## CHALLENGE A
Quote the Johanna Head profile word for word, from start to finish.

## DOCUMENT SECTION
● ● ● ● ● ● ●

Personal information
- Born: 28 February 1973 (age 53) Ascot, Berkshire, England
- Height: 1.70 m (5 ft 7 in)
- Sporting nationality: England

Career
- Turned professional: 1995
- Former tours: LPGA Tour (2001) Ladies European Tour (joined 1997)
- Professional wins: 3

Number of wins by tour
- Ladies Asian Golf Tour: 1

Best results in LPGA major championships
- Chevron Championship: T52: 2006
- Women's PGA C'ship: T41: 2007
- U.S. Women's Open: T20: 2004
- du Maurier Classic: DNP
- Women's British Open: T21: 2001

= Johanna Head =

English golfer

Johanna Head (born 28 February 1973) is an English professional golfer who played on the Ladies European Tour (LET) and the LPGA Tour. She competed as Johanna Mundy following her marriage to Terry Mundy, a caddie to professional golfer Ian Poulter.

● ● ● ● ● ● ●

## DATA PROVIDED
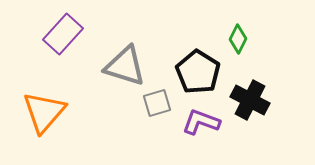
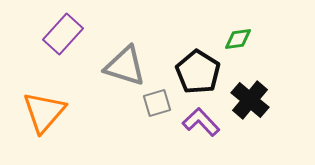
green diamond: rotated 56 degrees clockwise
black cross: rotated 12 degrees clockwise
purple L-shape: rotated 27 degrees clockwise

● ● ● ● ● ● ●

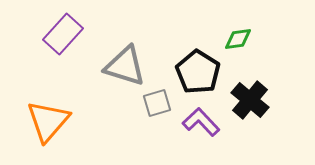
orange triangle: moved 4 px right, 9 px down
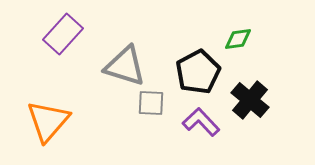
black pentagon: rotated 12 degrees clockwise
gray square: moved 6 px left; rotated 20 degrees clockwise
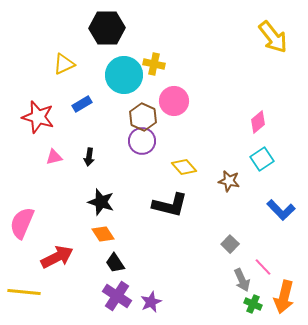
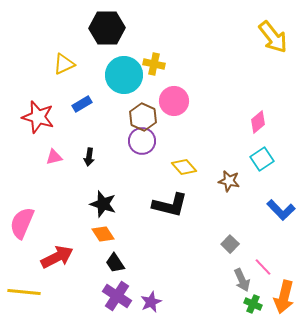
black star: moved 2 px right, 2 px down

● ● ● ● ● ● ●

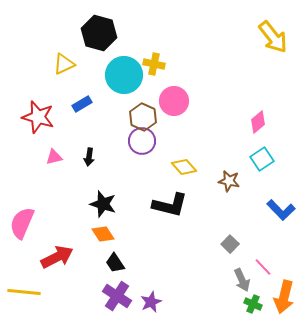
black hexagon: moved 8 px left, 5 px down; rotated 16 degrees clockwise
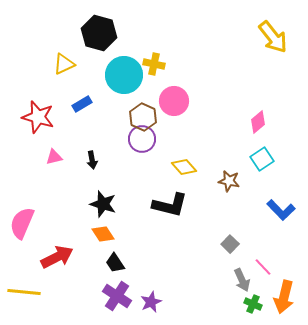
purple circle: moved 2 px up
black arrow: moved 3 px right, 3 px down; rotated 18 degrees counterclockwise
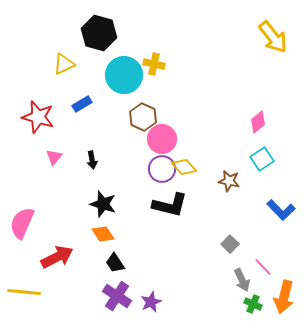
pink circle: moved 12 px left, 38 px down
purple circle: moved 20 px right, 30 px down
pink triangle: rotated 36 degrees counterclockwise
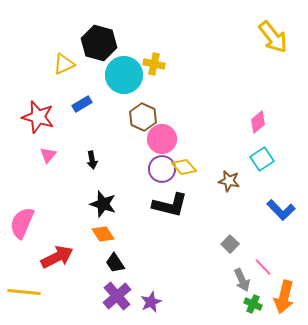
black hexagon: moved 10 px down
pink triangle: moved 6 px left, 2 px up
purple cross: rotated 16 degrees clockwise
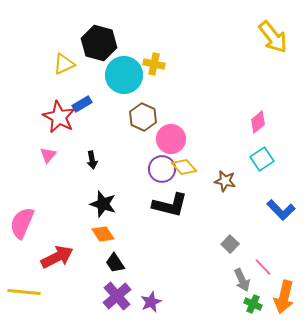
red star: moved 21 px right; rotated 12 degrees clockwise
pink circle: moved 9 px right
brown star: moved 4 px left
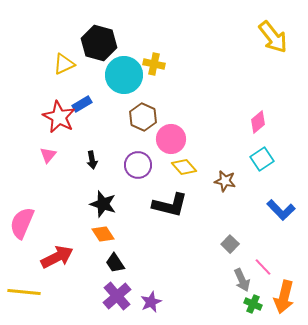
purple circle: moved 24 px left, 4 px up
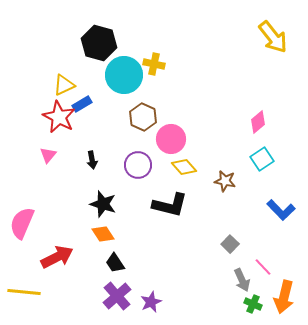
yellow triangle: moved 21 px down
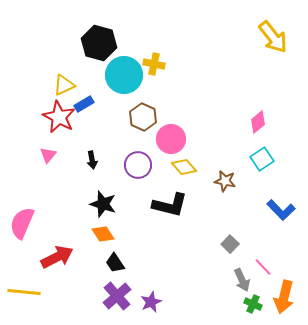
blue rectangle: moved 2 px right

● ● ● ● ● ● ●

## CHALLENGE B
In the listing, print the lines starting with the line containing "yellow triangle: moved 21 px down" and going on through the line containing "blue rectangle: moved 2 px right", leaving out the pictures.

## COMPLETE RESPONSE A
Personal information
- Born: 28 February 1973 (age 53) Ascot, Berkshire, England
- Height: 1.70 m (5 ft 7 in)
- Sporting nationality: England

Career
- Turned professional: 1995
- Former tours: LPGA Tour (2001) Ladies European Tour (joined 1997)
- Professional wins: 3

Number of wins by tour
- Ladies Asian Golf Tour: 1

Best results in LPGA major championships
- Chevron Championship: T52: 2006
- Women's PGA C'ship: T41: 2007
- U.S. Women's Open: T20: 2004
- du Maurier Classic: DNP
- Women's British Open: T21: 2001

= Johanna Head =

English golfer

Johanna Head (born 28 February 1973) is an English professional golfer who played on the Ladies European Tour (LET) and the LPGA Tour. She competed as Johanna Mundy following her marriage to Terry Mundy, a caddie to professional golfer Ian Poulter.

## COMPLETE RESPONSE B
yellow triangle: moved 21 px down
blue rectangle: moved 2 px right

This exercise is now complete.